I've always loved novels that are funny and sad at the same time. The Bell Jar, Lolita. If you go back and re-read those books, you rediscover their humor with surprise. Suicidal depression, funny? Pedophilia, funny? Somehow, yes. This seems to be where poignancy comes from—in finding the irony and humor in the worst things that happen to us in life.
Despite this, I rarely find humor in troubling events as they're unfolding. Once I had a job as a public relations manager at a drug company where I was charged with promoting a scrotal patch product that didn’t stick. That's a comical job if you think about it, but I was too busy falling apart to notice. My mother had died of a brain tumor a month before I started the job, and four years earlier, my father had died of cancer. Until then, I’d found grief manageable, but now it drained me of everything—IQ points, self-confidence, the ability to put on panty hose. The gumption to go to meetings and say the word scrotum to near-strangers.
"I need to quit this job," I told my husband every night after work.
His response was, "If you quit your job we’ll have to live under the freeway and eat cat food." That wasn’t exactly his response, but it’s what I heard in the fear and panic he expressed at having to support us both until I pulled myself together and found another job. He didn't say what I wanted to hear: "You go right ahead and quit that job! Take a month off to lie in bed and read magazines and I’ll hold your hand and make you French toast." (That’s the problem with spouses; they never read from their scripts. After all the trouble we go to writing their lines and submitting them telepathically.)
Psychologically I couldn't handle my job, and intellectually I couldn't do my job, and financially I couldn't afford to quit my job. So I developed little coping mechanisms, such as letting all my phone calls drop into voicemail and hiding out in a stall in the women's room. No one can reach me in here, I'd think. I'll just take a deep breath and regroup. Then one day I couldn't get that deep breath, couldn't regroup. I cowered in the stall for about forty minutes. I cried, ate Tic-Tacs. Finally, I ventured out, wobbled into my boss’s office and, despite my husband’s financial anxiety, quit and started working from home as a freelance writer.
This chapter of my life now serves as the opening chapters of my novel Good Grief. There are differences, of course. In the novel, Sophie, the narrator, has the boss from hell. In real life, I had a nice boss who was sympathetic, comforting even. But we've all had the boss from hell, so I embellished to punch up the story. In the novel, Sophie wears her bathrobe and slippers to work, which I never did. But I have a friend whose mom had a breakdown and wore her robe to work one day. I was stricken with this detail, carrying it with me for years until it worked its way into the book.
About a year after my corporate meltdown, I was trying to describe it to my brother, Jeff, recalling the details with despair and self pity. All I wanted to do was call our mother, but instead I had to call the news media and tell them that this patch would stick if you warmed it with a hair dryer.
"That is damn funny stuff," My brother said. "You need to write about that." He was right.

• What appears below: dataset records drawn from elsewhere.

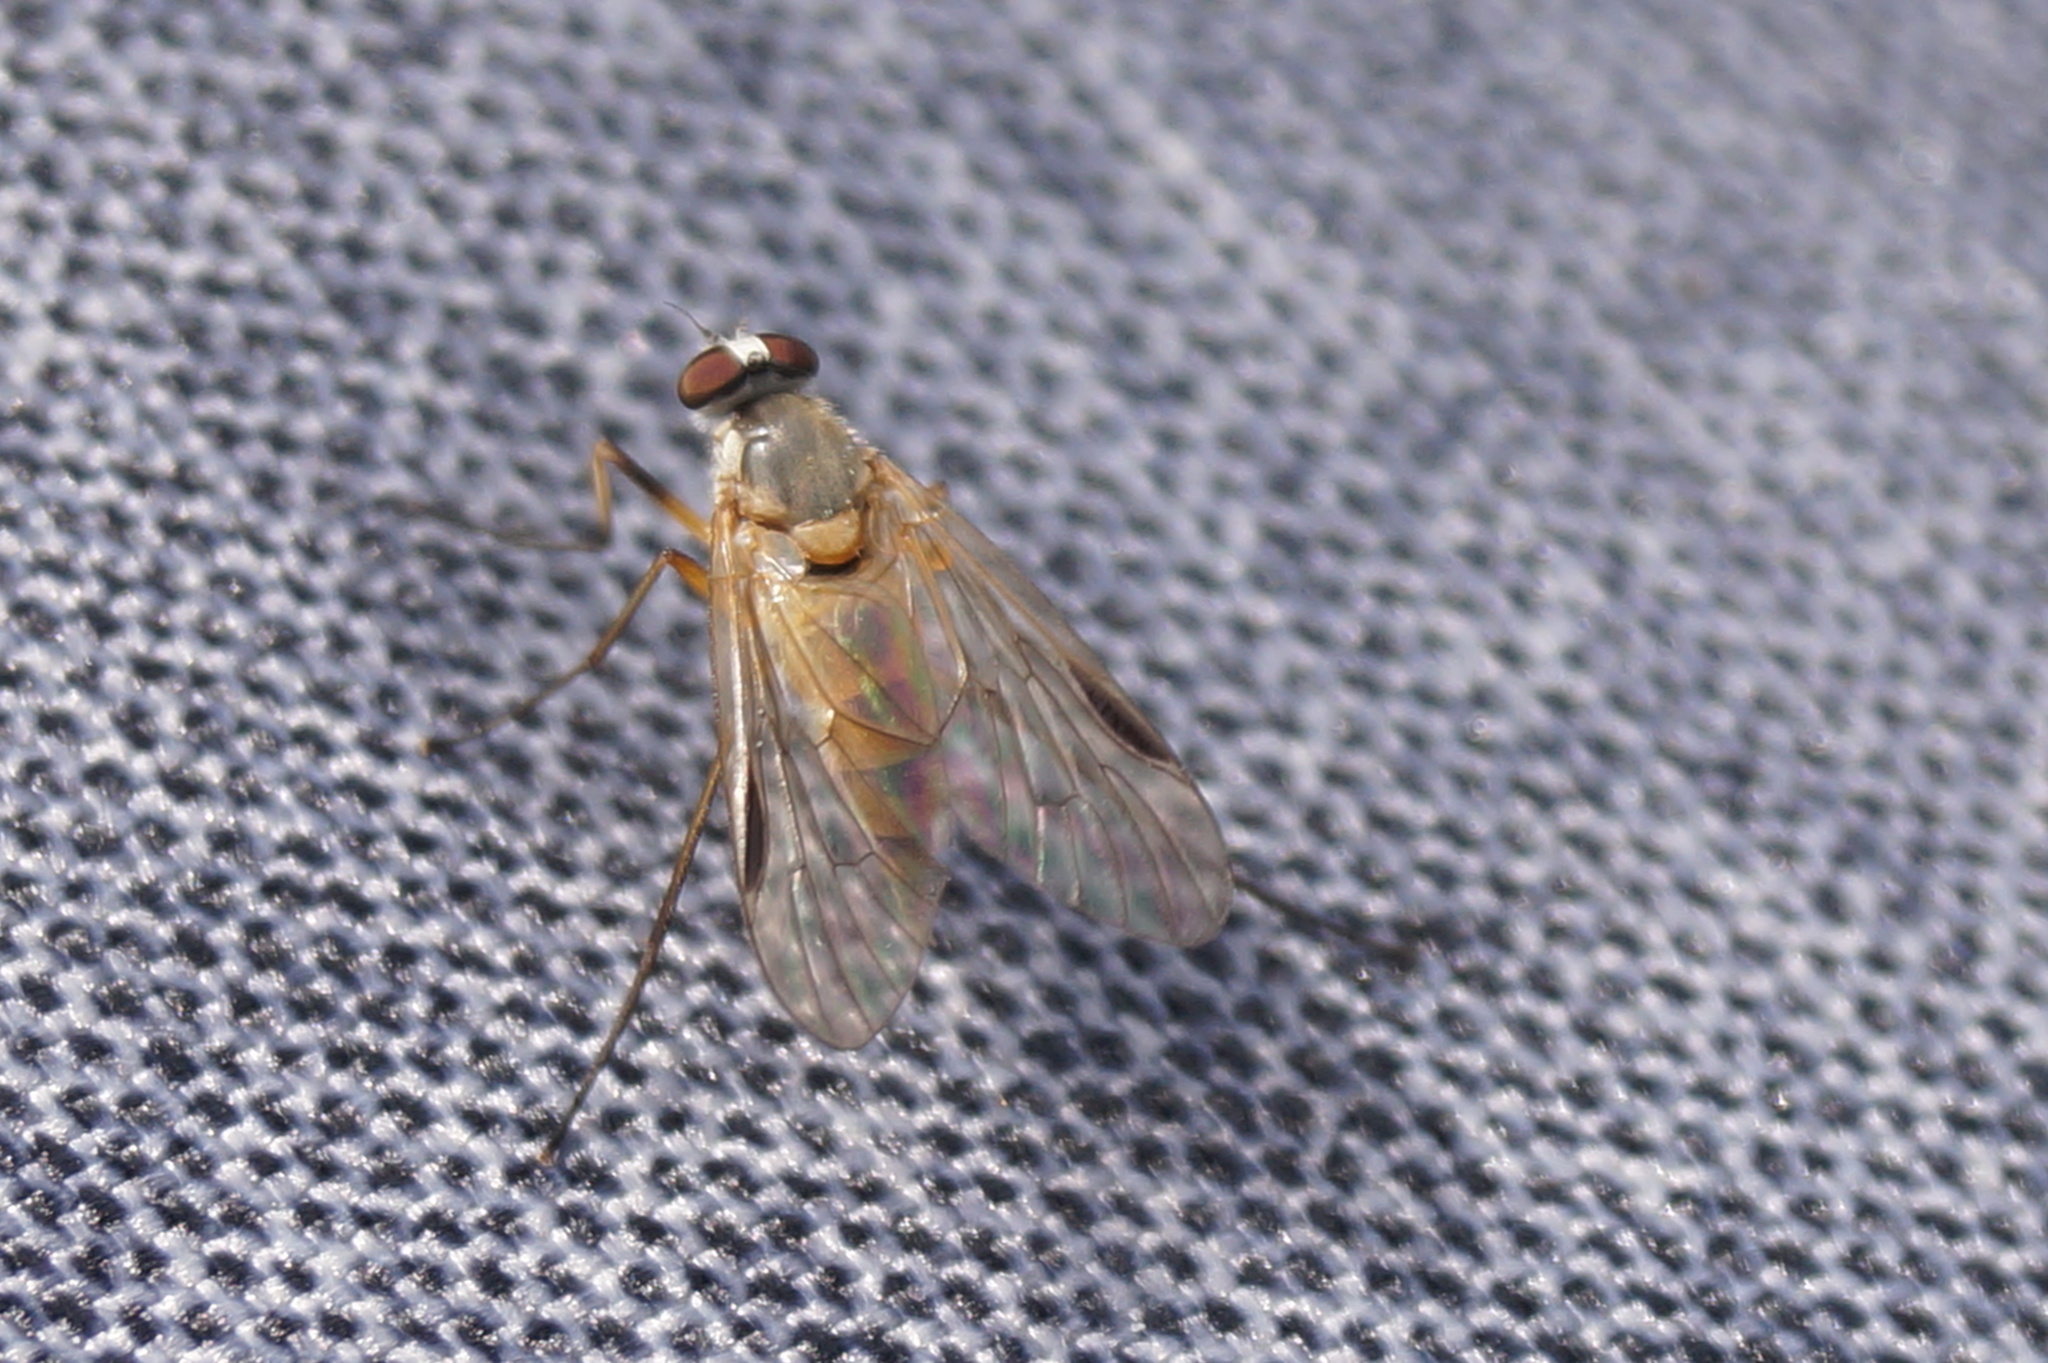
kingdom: Animalia
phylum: Arthropoda
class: Insecta
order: Diptera
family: Rhagionidae
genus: Rhagio
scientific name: Rhagio lineola
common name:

It was funny. So I started writing.
There's a great scene in the bleak movie "Leaving Las Vegas" in which Nicholas Cage is a washed-up, alcoholic screenwriter who’s lost his wife and is about to lose his job. He is probably never going to make it in this world, and he is likely to die of alcoholism. Can this be humorous? For a moment, yes. He's at work, drunk and stumbling, but he's trying to prove that he's holding it together, that he can still function. As a co-worker looks on, he pretends to be having a high-powered Hollywood telephone conversation at his desk, barking with confidence about scripts and deals. But the whole time he's holding the phone receiver upside down. There is something heartbreakingly comical in this moment, as he finally hangs up and says with deadpan irritation, "Could somebody fix the phones around here?"
I'll never forget sitting there in the dark theater, laughing and crying at the same time. This searing blend of comedy and tragedy is what I love most about art.